All entries must be returned precisely as they appear.
_ _ _
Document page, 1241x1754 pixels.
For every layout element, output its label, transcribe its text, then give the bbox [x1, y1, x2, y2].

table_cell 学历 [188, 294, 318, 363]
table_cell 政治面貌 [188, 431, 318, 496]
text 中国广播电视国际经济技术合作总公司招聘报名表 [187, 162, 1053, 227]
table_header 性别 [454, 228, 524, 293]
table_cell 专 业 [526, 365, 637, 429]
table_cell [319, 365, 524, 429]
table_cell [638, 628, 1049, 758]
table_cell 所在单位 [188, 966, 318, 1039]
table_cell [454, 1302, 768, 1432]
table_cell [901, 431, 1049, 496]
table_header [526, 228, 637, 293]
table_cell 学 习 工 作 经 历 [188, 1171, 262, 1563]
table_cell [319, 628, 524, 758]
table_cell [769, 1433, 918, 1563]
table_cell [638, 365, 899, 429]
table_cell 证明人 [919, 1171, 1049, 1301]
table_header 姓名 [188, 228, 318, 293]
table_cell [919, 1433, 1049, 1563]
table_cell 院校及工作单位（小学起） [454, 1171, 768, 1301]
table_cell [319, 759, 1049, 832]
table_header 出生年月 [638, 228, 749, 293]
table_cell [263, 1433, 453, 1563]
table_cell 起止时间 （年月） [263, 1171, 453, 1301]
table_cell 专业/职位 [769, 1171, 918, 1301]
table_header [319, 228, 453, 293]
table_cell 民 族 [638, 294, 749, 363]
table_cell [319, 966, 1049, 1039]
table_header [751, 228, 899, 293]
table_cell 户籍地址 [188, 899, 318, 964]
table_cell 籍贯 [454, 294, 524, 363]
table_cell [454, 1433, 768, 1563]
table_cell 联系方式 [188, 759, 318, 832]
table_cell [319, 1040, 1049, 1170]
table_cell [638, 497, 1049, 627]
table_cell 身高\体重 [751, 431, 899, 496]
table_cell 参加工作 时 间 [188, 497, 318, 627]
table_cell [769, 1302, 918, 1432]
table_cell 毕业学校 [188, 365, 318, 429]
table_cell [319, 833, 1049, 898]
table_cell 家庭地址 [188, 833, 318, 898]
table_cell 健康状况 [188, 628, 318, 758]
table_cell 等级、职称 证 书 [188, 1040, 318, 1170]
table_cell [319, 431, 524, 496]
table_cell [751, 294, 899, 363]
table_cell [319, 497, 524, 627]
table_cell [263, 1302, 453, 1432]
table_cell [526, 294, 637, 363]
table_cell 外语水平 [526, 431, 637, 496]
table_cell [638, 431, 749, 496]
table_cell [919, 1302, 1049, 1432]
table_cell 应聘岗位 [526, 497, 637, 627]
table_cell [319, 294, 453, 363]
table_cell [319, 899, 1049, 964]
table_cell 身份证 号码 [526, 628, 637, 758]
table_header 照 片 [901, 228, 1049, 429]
_ _ _
Task output
Document page, 1241x1754 pixels.
For every layout element, output its label, transcribe its text, then give the bbox [x1, y1, x2, y2].

table_cell 学历 [188, 294, 318, 363]
table_cell 政治面貌 [188, 431, 318, 496]
text 中国广播电视国际经济技术合作总公司招聘报名表 [187, 162, 1053, 227]
table_header 性别 [454, 228, 524, 293]
table_cell 专 业 [526, 365, 637, 429]
table_cell [319, 365, 524, 429]
table_cell [638, 628, 1049, 758]
table_cell 所在单位 [188, 966, 318, 1039]
table_cell [454, 1302, 768, 1432]
table_cell [901, 431, 1049, 496]
table_header [526, 228, 637, 293]
table_cell 学 习 工 作 经 历 [188, 1171, 262, 1563]
table_cell [319, 628, 524, 758]
table_cell [769, 1433, 918, 1563]
table_cell [638, 365, 899, 429]
table_cell 证明人 [919, 1171, 1049, 1301]
table_header 姓名 [188, 228, 318, 293]
table_cell [919, 1433, 1049, 1563]
table_cell 院校及工作单位（小学起） [454, 1171, 768, 1301]
table_cell [319, 759, 1049, 832]
table_header 出生年月 [638, 228, 749, 293]
table_cell [263, 1433, 453, 1563]
table_cell 起止时间 （年月） [263, 1171, 453, 1301]
table_cell 专业/职位 [769, 1171, 918, 1301]
table_header [319, 228, 453, 293]
table_cell 民 族 [638, 294, 749, 363]
table_cell [319, 966, 1049, 1039]
table_header [751, 228, 899, 293]
table_cell 户籍地址 [188, 899, 318, 964]
table_cell 籍贯 [454, 294, 524, 363]
table_cell [454, 1433, 768, 1563]
table_cell 联系方式 [188, 759, 318, 832]
table_cell [319, 1040, 1049, 1170]
table_cell [638, 497, 1049, 627]
table_cell 身高\体重 [751, 431, 899, 496]
table_cell 参加工作 时 间 [188, 497, 318, 627]
table_cell [769, 1302, 918, 1432]
table_cell 毕业学校 [188, 365, 318, 429]
table_cell [319, 833, 1049, 898]
table_cell 家庭地址 [188, 833, 318, 898]
table_cell 健康状况 [188, 628, 318, 758]
table_cell 等级、职称 证 书 [188, 1040, 318, 1170]
table_cell [319, 431, 524, 496]
table_cell [751, 294, 899, 363]
table_cell [319, 497, 524, 627]
table_cell [263, 1302, 453, 1432]
table_cell [526, 294, 637, 363]
table_cell 外语水平 [526, 431, 637, 496]
table_cell [638, 431, 749, 496]
table_cell [919, 1302, 1049, 1432]
table_cell 应聘岗位 [526, 497, 637, 627]
table_cell [319, 294, 453, 363]
table_cell [319, 899, 1049, 964]
table_cell 身份证 号码 [526, 628, 637, 758]
table_header 照 片 [901, 228, 1049, 429]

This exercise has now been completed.